Wedbush analysts led by Jay McCanless stipulated that COVID-19's impact on sales and profits "will prove transitory and will not tip the economy into recession" and said that by the second half of this year, "pent-up demand could partially offset" the pressures felt now.
They also detailed some specifics unrelated to retail but that nevertheless hint at consumer sentiment, noting that 18% of U.S. adults they surveyed who were "likely to buy a home in the next year are now less likely to do so, and 10% of those likely to do a major home renovation in the next year are now less likely to do so."
Footwear and apparel are among the least hurt by the consumer pullback at the moment, according to the Wedbush survey, which found about 80% "indicating none to a small impact to their shopping patterns due to the coronavirus." They pointed to Dick's Sporting Goods' fourth quarter report, in which executives said they don't anticipate the virus will hurt their overall fiscal year performance, though supply chain hiccups could continue. They do "expect material negative impact on apparel retailers" in the first half of the year, with a buildup of demand mitigating that in the second half.

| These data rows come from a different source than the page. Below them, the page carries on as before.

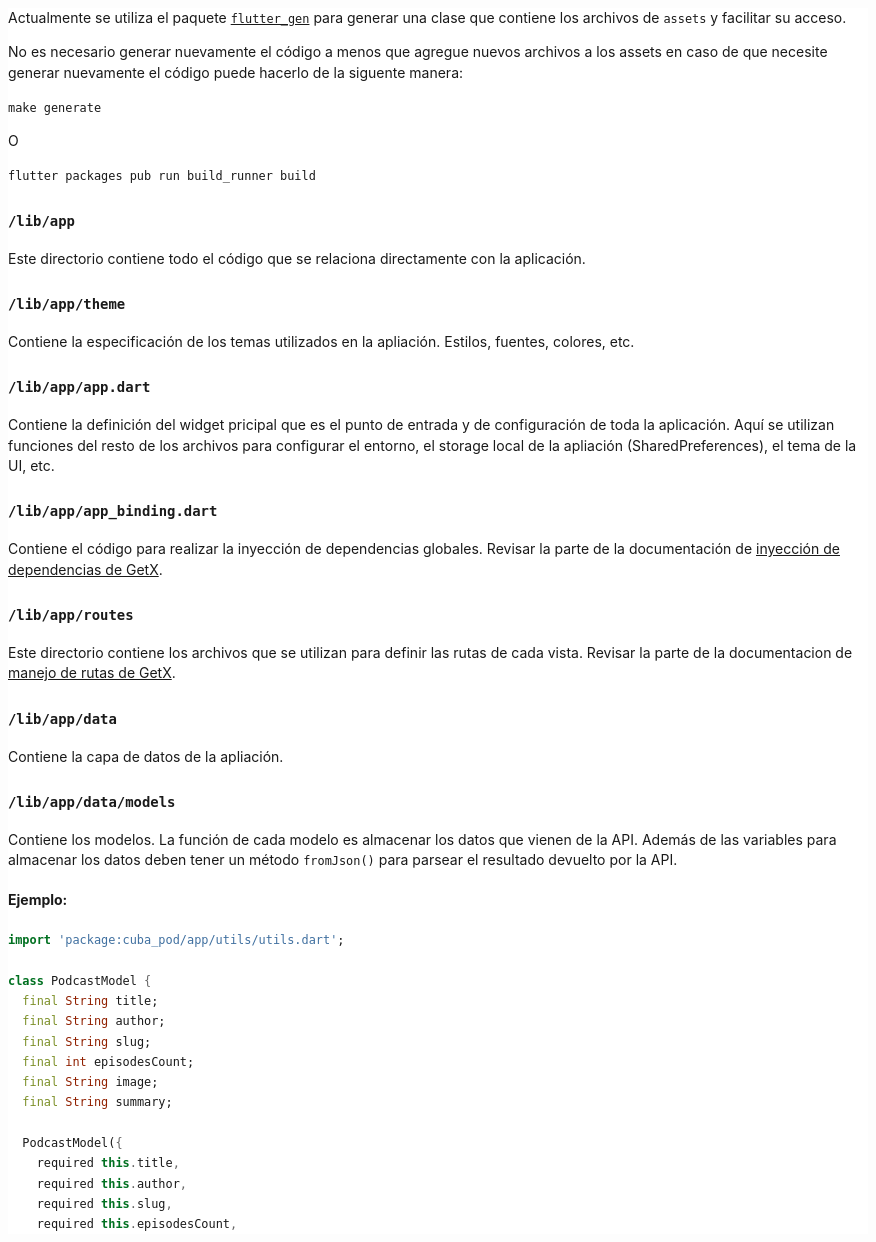 Actualmente se utiliza el paquete [`flutter_gen`](https://pub.dev/packages/flutter_gen) para generar una clase que contiene los archivos de `assets` y facilitar su acceso.

No es necesario generar nuevamente el código a menos que agregue nuevos archivos a los assets en caso de que necesite generar nuevamente el código puede hacerlo de la siguente manera:

```
make generate
```

O

```
flutter packages pub run build_runner build
```

### `/lib/app`

Este directorio contiene todo el código que se relaciona directamente con la aplicación.

### `/lib/app/theme`

Contiene la especificación de los temas utilizados en la apliación. Estilos, fuentes, colores, etc.

### `/lib/app/app.dart`

Contiene la definición del widget pricipal que es el punto de entrada y de configuración de toda la aplicación. Aquí se utilizan funciones del resto de los archivos para configurar el entorno, el storage local de la apliación (SharedPreferences), el tema de la UI, etc.

### `/lib/app/app_binding.dart`

Contiene el código para realizar la inyección de dependencias globales. Revisar la parte de la documentación de [inyección de dependencias de GetX](getx/dependency_management.md).

### `/lib/app/routes`

Este directorio contiene los archivos que se utilizan para definir las rutas de cada vista. Revisar la parte de la documentacion de [manejo de rutas de GetX](getx/route_management.md).

### `/lib/app/data`

Contiene la capa de datos de la apliación.

### `/lib/app/data/models`

Contiene los modelos. La función de cada modelo es almacenar los datos que vienen de la API. Además de las variables para almacenar los datos deben tener un método `fromJson()` para parsear el resultado devuelto por la API.

#### Ejemplo:

```dart
import 'package:cuba_pod/app/utils/utils.dart';

class PodcastModel {
  final String title;
  final String author;
  final String slug;
  final int episodesCount;
  final String image;
  final String summary;

  PodcastModel({
    required this.title,
    required this.author,
    required this.slug,
    required this.episodesCount,
```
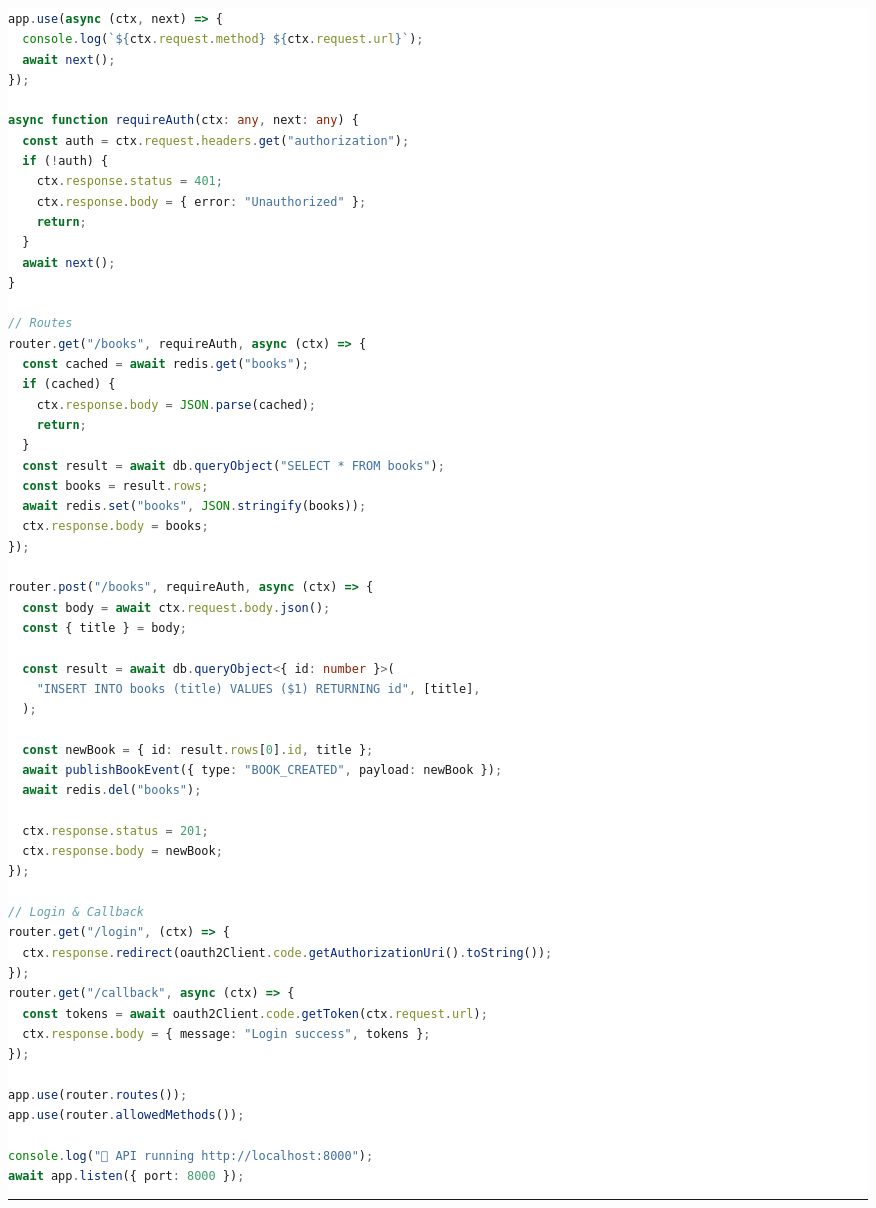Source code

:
 ```typescript
app.use(async (ctx, next) => {
  console.log(`${ctx.request.method} ${ctx.request.url}`);
  await next();
});

async function requireAuth(ctx: any, next: any) {
  const auth = ctx.request.headers.get("authorization");
  if (!auth) {
    ctx.response.status = 401;
    ctx.response.body = { error: "Unauthorized" };
    return;
  }
  await next();
}

// Routes
router.get("/books", requireAuth, async (ctx) => {
  const cached = await redis.get("books");
  if (cached) {
    ctx.response.body = JSON.parse(cached);
    return;
  }
  const result = await db.queryObject("SELECT * FROM books");
  const books = result.rows;
  await redis.set("books", JSON.stringify(books));
  ctx.response.body = books;
});

router.post("/books", requireAuth, async (ctx) => {
  const body = await ctx.request.body.json();
  const { title } = body;

  const result = await db.queryObject<{ id: number }>(
    "INSERT INTO books (title) VALUES ($1) RETURNING id", [title],
  );

  const newBook = { id: result.rows[0].id, title };
  await publishBookEvent({ type: "BOOK_CREATED", payload: newBook });
  await redis.del("books");

  ctx.response.status = 201;
  ctx.response.body = newBook;
});

// Login & Callback
router.get("/login", (ctx) => {
  ctx.response.redirect(oauth2Client.code.getAuthorizationUri().toString());
});
router.get("/callback", async (ctx) => {
  const tokens = await oauth2Client.code.getToken(ctx.request.url);
  ctx.response.body = { message: "Login success", tokens };
});

app.use(router.routes());
app.use(router.allowedMethods());

console.log("🚀 API running http://localhost:8000");
await app.listen({ port: 8000 });
```

---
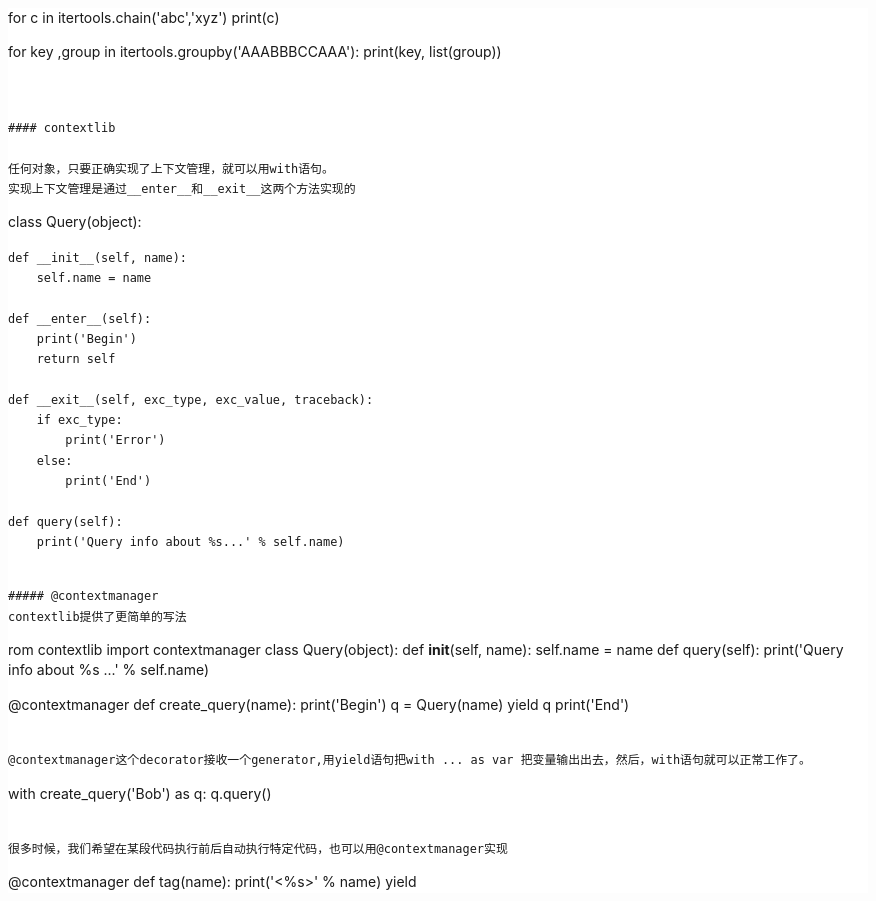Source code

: for c in itertools.chain('abc','xyz')
	print(c)
	
for key ,group in itertools.groupby('AAABBBCCAAA'):
	print(key, list(group))
	
```


#### contextlib

任何对象，只要正确实现了上下文管理，就可以用with语句。
实现上下文管理是通过__enter__和__exit__这两个方法实现的

```
class Query(object):

    def __init__(self, name):
        self.name = name

    def __enter__(self):
        print('Begin')
        return self

    def __exit__(self, exc_type, exc_value, traceback):
        if exc_type:
            print('Error')
        else:
            print('End')

    def query(self):
        print('Query info about %s...' % self.name)
```

##### @contextmanager
contextlib提供了更简单的写法

```
rom contextlib import contextmanager
class Query(object):
	def __init__(self, name):
		self.name = name
	def query(self):
		print('Query info about %s ...' % self.name)


@contextmanager
def create_query(name):
	print('Begin')
	q = Query(name)
	yield q
	print('End')
	
```

@contextmanager这个decorator接收一个generator,用yield语句把with ... as var 把变量输出出去，然后，with语句就可以正常工作了。

```
with create_query('Bob') as q:
	q.query()
```

很多时候，我们希望在某段代码执行前后自动执行特定代码，也可以用@contextmanager实现

```
@contextmanager
def tag(name):
	print('<%s>' % name)
	yield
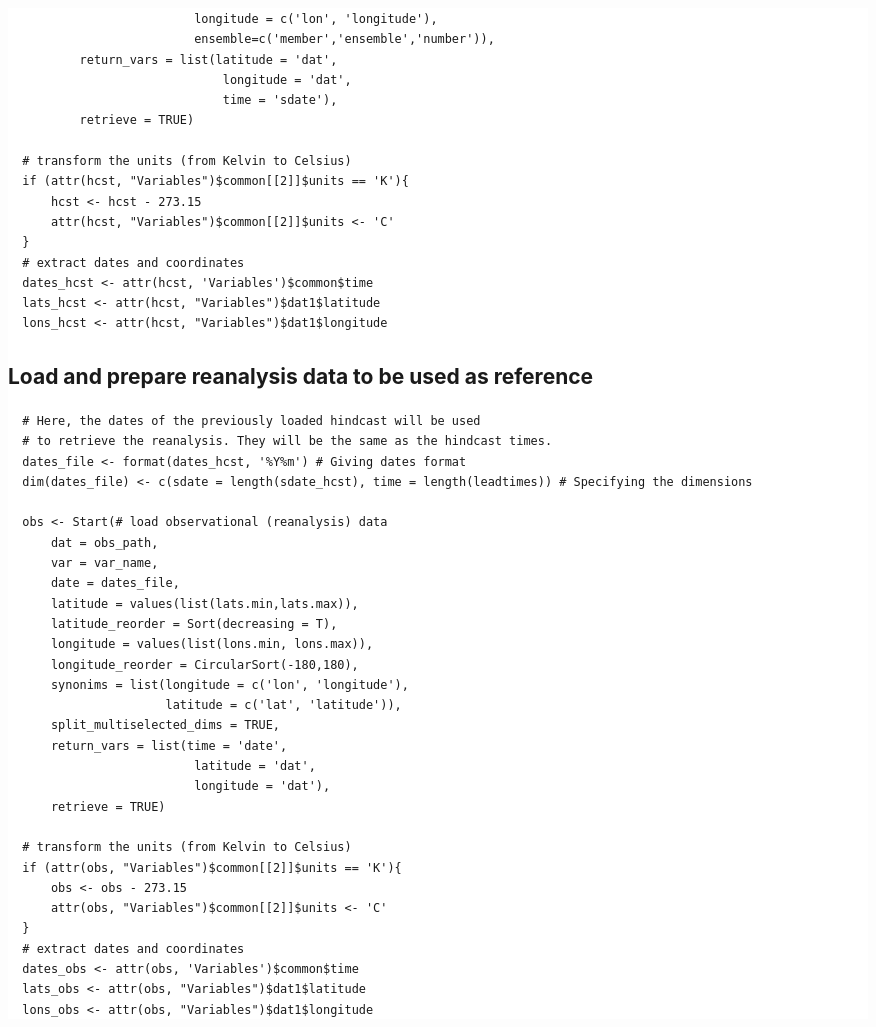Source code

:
 ```
                          longitude = c('lon', 'longitude'),
                          ensemble=c('member','ensemble','number')),
          return_vars = list(latitude = 'dat',
                              longitude = 'dat',
                              time = 'sdate'),
          retrieve = TRUE)

  # transform the units (from Kelvin to Celsius)
  if (attr(hcst, "Variables")$common[[2]]$units == 'K'){
      hcst <- hcst - 273.15
      attr(hcst, "Variables")$common[[2]]$units <- 'C'
  }
  # extract dates and coordinates
  dates_hcst <- attr(hcst, 'Variables')$common$time
  lats_hcst <- attr(hcst, "Variables")$dat1$latitude
  lons_hcst <- attr(hcst, "Variables")$dat1$longitude
```

## Load and prepare reanalysis data to be used as reference
```
  # Here, the dates of the previously loaded hindcast will be used
  # to retrieve the reanalysis. They will be the same as the hindcast times.
  dates_file <- format(dates_hcst, '%Y%m') # Giving dates format
  dim(dates_file) <- c(sdate = length(sdate_hcst), time = length(leadtimes)) # Specifying the dimensions 
  
  obs <- Start(# load observational (reanalysis) data
      dat = obs_path,
      var = var_name,
      date = dates_file,
      latitude = values(list(lats.min,lats.max)),
      latitude_reorder = Sort(decreasing = T),
      longitude = values(list(lons.min, lons.max)),
      longitude_reorder = CircularSort(-180,180),
      synonims = list(longitude = c('lon', 'longitude'),
                      latitude = c('lat', 'latitude')),
      split_multiselected_dims = TRUE,
      return_vars = list(time = 'date',
                          latitude = 'dat',
                          longitude = 'dat'),
      retrieve = TRUE)

  # transform the units (from Kelvin to Celsius)
  if (attr(obs, "Variables")$common[[2]]$units == 'K'){
      obs <- obs - 273.15
      attr(obs, "Variables")$common[[2]]$units <- 'C'
  }
  # extract dates and coordinates
  dates_obs <- attr(obs, 'Variables')$common$time
  lats_obs <- attr(obs, "Variables")$dat1$latitude
  lons_obs <- attr(obs, "Variables")$dat1$longitude 
```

These reports arrive as Coresight Research found mall traffic already down in February, before the most recent barrage of escalating cases in the U.S. Wedbush analysts Wednesday noted that traffic to theme parks, sporting events, concerts and other venues with large crowds is also down, and that consumers are canceling travel plans. Alan Behr, fashion industry attorney and Partner at Phillips Nizer, told Retail Dive in an email last week that change in behavior will hurt merchandise sales at those events.